Bank of America (BofA) disclosed approximately $53.1 million in cryptocurrency-related exchange-traded fund (ETF) holdings in its latest quarterly report to the U.S. Securities and Exchange Commission (SEC), signaling a cautious and notable expansion of digital asset exposure at major U.S. banks.
What the 13F submissions revealed
According to BofA’s Q1 2026 13F filing, the bank’s crypto ETF positions include Bitcoin (BTC), Ethereum ($ETH), ripple($XRP), Solana ($SOL). Its largest single holding is BlackRock’s iShares Bitcoin Trust (IBIT), valued at about $37 million, an increase from last quarter’s filing. This suggests that the bank increased its Bitcoin exposure during that period.
Regarding Ethereum, BofA owns BlackRock’s iShares Ethereum Trust (ETHA), valued at approximately $1.06 million. Although this number has decreased slightly since the last report, the bank maintains its presence in the second-largest cryptocurrency by market capitalization.
Additionally, the filing shows BofA owns 3.96 million shares of Strategy (formerly MicroStrategy), a business intelligence company known for its large Bitcoin vault. The value of this position is approximately $660 million, which is smaller than the ETF’s direct holdings and indicates a preference for indirect Bitcoin exposure through equities.
Background and industry importance
13F filings are required quarterly for institutional investment managers with at least $100 million in assets under management.

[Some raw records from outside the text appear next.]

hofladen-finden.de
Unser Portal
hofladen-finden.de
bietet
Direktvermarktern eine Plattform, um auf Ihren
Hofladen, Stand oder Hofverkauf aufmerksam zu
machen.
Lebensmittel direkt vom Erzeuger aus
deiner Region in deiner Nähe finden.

They provide a public snapshot of what big funds, banks, and hedge funds are buying and selling, but only cover U.S.-listed securities, including ETFs and stocks.
BofA’s $53.1 million crypto ETF is modest compared to its $3.1 trillion in total assets under management, but it is significant because it reflects the growing institutional comfort with regulated crypto products. The SEC approved a Bitcoin spot ETF in January 2024 and an Ethereum spot ETF later that year, opening the door for traditional financial institutions to gain crypto exposure through familiar and regulated channels.

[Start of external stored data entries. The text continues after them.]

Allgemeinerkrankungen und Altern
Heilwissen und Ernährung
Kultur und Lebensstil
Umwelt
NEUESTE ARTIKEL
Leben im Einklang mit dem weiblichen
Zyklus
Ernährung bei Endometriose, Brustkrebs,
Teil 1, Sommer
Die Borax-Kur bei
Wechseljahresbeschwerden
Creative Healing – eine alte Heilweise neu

Other major banks, including Morgan Stanley and Goldman Sachs, have also disclosed their holdings in crypto ETFs in recent filings, although they vary in size. The increase in BofA’s IBIT position signals a strategic decision to allocate more capital to Bitcoin through BlackRock’s funds, which provide liquidity and regulatory clarity.
Why this matters to investors
For retail investors and market observers, BofA’s filing is a data point in broader trends in institutional adoption. This shows that even traditionally cautious banks consider crypto ETFs acceptable in their portfolios. inclusion of $XRP and $SOL ETFs (an asset class that only received SEC approval in late 2025) represent a growing range of digital assets entering mainstream finance.
The large investment in Strategy also highlights the preference of some financial institutions to gain Bitcoin exposure through stocks rather than direct ETFs, perhaps for tax, liquidity or risk management reasons.
conclusion
Bank of America’s Q1 2026 13F filing confirms that the bank continues to build its crypto ETF portfolio with a clear preference for Bitcoin through BlackRock’s IBIT. While the total allocation of crypto ETFs remains small compared to their total assets, they tend to increase exposure and diversification. $ETH, $XRPand $SOL ETFs signal the gradual normalization of digital assets in institutional investor portfolios. The lines between traditional finance and cryptocurrencies continue to blur as more banks follow a similar path.
FAQ
Q1: What is a 13F declaration?
A 13F filing is a quarterly report required by the SEC for institutional investment managers with at least $100 million in assets under management. It exposes holdings in U.S.-listed stocks, including ETFs and stocks, giving the public insight into what large investors are buying and selling.
Q2: Why does Bank of America hold crypto ETFs instead of buying cryptocurrencies directly?
ETFs provide exposure to regulated, liquid, and familiar crypto assets without the operational challenges of direct ownership such as management, security, and compliance. For banks like BofA, ETFs fit into their existing risk management and reporting frameworks.
Q3: What is the significance of BofA’s large stake in MicroStrategy?
Strategy is a publicly traded company with a large amount of Bitcoin assets. By owning Strategy stock, BofA gains exposure to Bitcoin indirectly through traditional stocks. This may result in different tax treatment, liquidity, and risk characteristics than Bitcoin ETFs.